WRITTEN TASK: Look for "Barat Pimpin Upacara" in the entries below. Then write out exactly the line that holds it and every line after it, to the last, and nothing else.
■ ■ ■
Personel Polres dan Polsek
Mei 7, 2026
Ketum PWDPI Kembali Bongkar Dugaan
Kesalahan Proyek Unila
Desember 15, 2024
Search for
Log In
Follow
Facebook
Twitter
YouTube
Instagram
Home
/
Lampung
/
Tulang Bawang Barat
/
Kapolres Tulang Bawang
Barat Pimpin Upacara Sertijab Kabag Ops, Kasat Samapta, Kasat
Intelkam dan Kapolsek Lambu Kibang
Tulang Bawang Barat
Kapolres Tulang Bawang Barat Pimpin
■ ■ ■
WRITTEN SOLUTION:
Barat Pimpin Upacara Sertijab Kabag Ops, Kasat Samapta, Kasat
Intelkam dan Kapolsek Lambu Kibang
Tulang Bawang Barat
Kapolres Tulang Bawang Barat Pimpin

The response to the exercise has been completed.